Unless you are properly equipped to paint hangers on the wall without making a mess of it, I would prefer you paint none of them. If you must, tan and flat black will be your color choices.
Kevin, yes there have been complaints from land managers and hikers. Every unpainted hanger is targeted. I am not really concerned with causing a rift in our local climbing community. Those that equipped these routes knew what was expected of them and dropped the ball. Still in their court until this fall.
|By Kevin Frederick|
Aug 6, 2014
Re: S. Price --
Again, curious -- how many unpainted hangers are there? 5? 50? 100?

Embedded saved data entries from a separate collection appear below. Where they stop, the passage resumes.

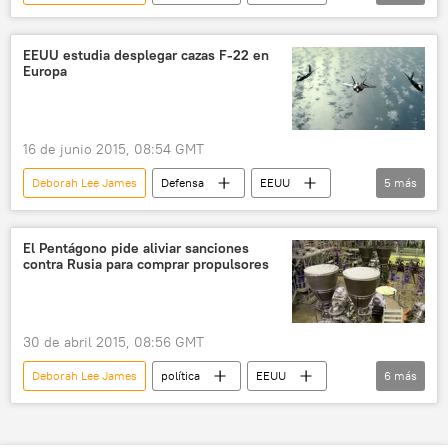
Serguéi Lavrov
OTAN
Fuerza Aérea de EEUU
Rusia
EEUU estudia desplegar cazas F-22 en
Europa
noticias
16 de junio 2015, 08:54 GMT
Deborah Lee James
Defensa
EEUU
5
más
OTAN
F-22
Rusia
📰 Ampliación de la OTAN
noticias
El Pentágono pide aliviar sanciones
contra Rusia para comprar propulsores
30 de abril 2015, 08:56 GMT
Deborah Lee James
política
EEUU
6
más
Atlas
RD-180
sanciones
Departamento de Defensa de EEUU
Rusia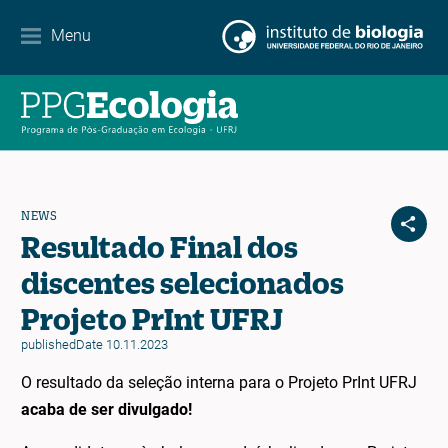
Contacto
Menu
EN
ES
PT
NEWS
Resultado Final dos
discentes selecionados
Projeto PrInt UFRJ
publishedDate 10.11.2023
O resultado da seleção interna para o Projeto PrInt UFRJ
acaba de ser divulgado!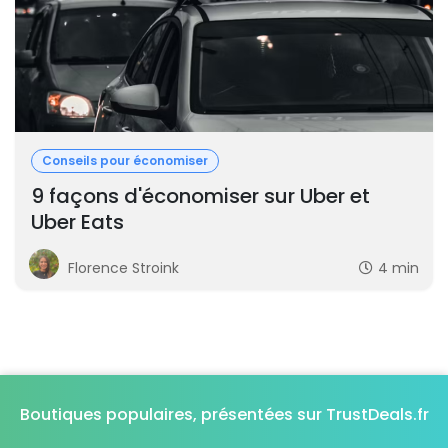
Conseils pour économiser
9 façons d'économiser sur Uber et
Uber Eats
Florence Stroink
4 min
Boutiques populaires, présentées sur TrustDeals.fr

Anyway, you sound quite determined to strip the hangers, and reading between the lines it sounds like there's already a "rift" in the local climbing community. Too bad. I would have liked to help contribute in a positive manner; since I don't have the time resources to do so I would have been happy to contribute monetarily. It's a shame to see the same old tired battles among climbers, rather than working together so that the effects of a few insensitive sorts are lost among overall positive efforts.
Is it more important to penalize the miscreants, with the greater climbing community as collateral damage, or, as a previous commenter suggested, take the high road, with help from others, and fix the problems? The risk of the former choice is that you end up as destructive as those who put the shiny bolts there in the first place.
This is the whole reason the Access Fund was created. Notice that even in this little forum there's already been another offer of help (thanks, @rageynate)!
Aug 7, 2014
Actually, Kevin, I have had a change of heart. Let 'em fuck it up if they want.
I will be focusing my energy on a new area instead.